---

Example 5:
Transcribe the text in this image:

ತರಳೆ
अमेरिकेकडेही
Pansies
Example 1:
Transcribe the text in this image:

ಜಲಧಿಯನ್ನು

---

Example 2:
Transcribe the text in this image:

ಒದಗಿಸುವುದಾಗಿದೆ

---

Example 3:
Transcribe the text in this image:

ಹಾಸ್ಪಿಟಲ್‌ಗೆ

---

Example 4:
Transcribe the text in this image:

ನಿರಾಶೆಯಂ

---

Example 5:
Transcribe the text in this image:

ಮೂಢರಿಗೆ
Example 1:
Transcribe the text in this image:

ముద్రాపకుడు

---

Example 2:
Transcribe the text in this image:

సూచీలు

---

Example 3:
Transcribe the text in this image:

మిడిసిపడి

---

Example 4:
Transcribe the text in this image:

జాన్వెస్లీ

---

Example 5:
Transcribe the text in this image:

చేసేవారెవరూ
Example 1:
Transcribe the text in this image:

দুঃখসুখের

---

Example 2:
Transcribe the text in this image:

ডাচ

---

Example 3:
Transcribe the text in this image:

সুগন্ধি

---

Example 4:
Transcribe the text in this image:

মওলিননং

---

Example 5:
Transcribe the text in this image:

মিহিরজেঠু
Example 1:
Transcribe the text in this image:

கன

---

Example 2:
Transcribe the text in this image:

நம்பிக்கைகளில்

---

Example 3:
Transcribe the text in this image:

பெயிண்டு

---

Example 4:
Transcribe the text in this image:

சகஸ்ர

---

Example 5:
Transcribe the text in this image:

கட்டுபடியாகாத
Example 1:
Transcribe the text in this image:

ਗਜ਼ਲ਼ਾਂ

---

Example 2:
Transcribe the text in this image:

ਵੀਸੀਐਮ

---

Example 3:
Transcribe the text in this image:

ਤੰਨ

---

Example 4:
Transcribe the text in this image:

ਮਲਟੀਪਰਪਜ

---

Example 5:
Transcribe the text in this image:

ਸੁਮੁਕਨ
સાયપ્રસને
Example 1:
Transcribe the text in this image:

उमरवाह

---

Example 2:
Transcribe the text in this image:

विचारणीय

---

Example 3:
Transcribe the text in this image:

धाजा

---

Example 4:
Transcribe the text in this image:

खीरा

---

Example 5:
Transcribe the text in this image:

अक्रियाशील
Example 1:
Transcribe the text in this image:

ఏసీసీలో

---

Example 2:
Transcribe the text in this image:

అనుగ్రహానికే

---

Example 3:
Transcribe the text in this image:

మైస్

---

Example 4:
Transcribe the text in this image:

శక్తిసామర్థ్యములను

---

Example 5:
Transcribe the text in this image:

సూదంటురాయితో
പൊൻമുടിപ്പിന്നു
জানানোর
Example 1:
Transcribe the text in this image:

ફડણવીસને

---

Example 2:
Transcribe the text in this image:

________________________________________

## What needs to be done
Reproduce the material above verbatim, from its first line down through the line containing "கட்டுபடியாகாத", including both ends.

## Task output
---

Example 5:
Transcribe the text in this image:

ತರಳೆ
अमेरिकेकडेही
Pansies
Example 1:
Transcribe the text in this image:

ಜಲಧಿಯನ್ನು

---

Example 2:
Transcribe the text in this image:

ಒದಗಿಸುವುದಾಗಿದೆ

---

Example 3:
Transcribe the text in this image:

ಹಾಸ್ಪಿಟಲ್‌ಗೆ

---

Example 4:
Transcribe the text in this image:

ನಿರಾಶೆಯಂ

---

Example 5:
Transcribe the text in this image:

ಮೂಢರಿಗೆ
Example 1:
Transcribe the text in this image:

ముద్రాపకుడు

---

Example 2:
Transcribe the text in this image:

సూచీలు

---

Example 3:
Transcribe the text in this image:

మిడిసిపడి

---

Example 4:
Transcribe the text in this image:

జాన్వెస్లీ

---

Example 5:
Transcribe the text in this image:

చేసేవారెవరూ
Example 1:
Transcribe the text in this image:

দুঃখসুখের

---

Example 2:
Transcribe the text in this image:

ডাচ

---

Example 3:
Transcribe the text in this image:

সুগন্ধি

---

Example 4:
Transcribe the text in this image:

মওলিননং

---

Example 5:
Transcribe the text in this image:

মিহিরজেঠু
Example 1:
Transcribe the text in this image:

கன

---

Example 2:
Transcribe the text in this image:

நம்பிக்கைகளில்

---

Example 3:
Transcribe the text in this image:

பெயிண்டு

---

Example 4:
Transcribe the text in this image:

சகஸ்ர

---

Example 5:
Transcribe the text in this image:

கட்டுபடியாகாத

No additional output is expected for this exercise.